Supplement Duration: 14 consecutive days per herb, separated by 30-day washout.

Results & Efficacy

Goldenseal:
AUC_0-∞: Increased from 107.9±43.3 to 175.3±74.8 ng·h/ml (p < 0.05).
Clearance (Cl/F/kg): Decreased from 1.26±0.59 to 0.81±0.45 L/h/kg (p < 0.05).
T_1/2: Extended from 2.01±0.42 to 3.15±1.12 hours (p < 0.05).
C_max: Rose from 50.6±26.9 to 71.2±50.5 ng/ml (p < 0.05).
Kava Kava: No statistically significant changes in MDZ pharmacokinetics (data unspecified).

Limitations

Small Sample Size: Only 16 participants, limiting generalizability.
Lack of Placebo Control: No placebo group, increasing risk of bias.
Short Duration: 14-day supplementation may be insufficient to detect long-term effects.
Demographic Gaps: No details on age, sex, or ethnicity provided.
Single Dose of Kava: Findings may not apply to higher doses or prolonged use.

Clinical Relevance

For supplement users, this study suggests kava kava (300 mg thrice daily) does not interfere with CYP3A-mediated drug metabolism, reducing concerns about interactions with medications like MDZ, statins, or immunosuppressants.
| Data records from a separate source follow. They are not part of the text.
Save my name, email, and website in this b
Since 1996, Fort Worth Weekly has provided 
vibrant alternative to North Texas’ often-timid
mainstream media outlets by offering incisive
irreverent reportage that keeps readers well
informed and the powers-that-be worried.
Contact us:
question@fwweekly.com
However, goldenseal showed strong CYP3A inhibition, warranting caution with concurrent drugs. Limitations include the lack of placebo control and small sample, so results should be interpreted cautiously. Users should still consult healthcare providers when combining herbs with medications, as individual variability and longer-term effects remain unstudied.

This analysis focuses solely on the provided study; further research is needed to validate these findings in larger, more diverse populations.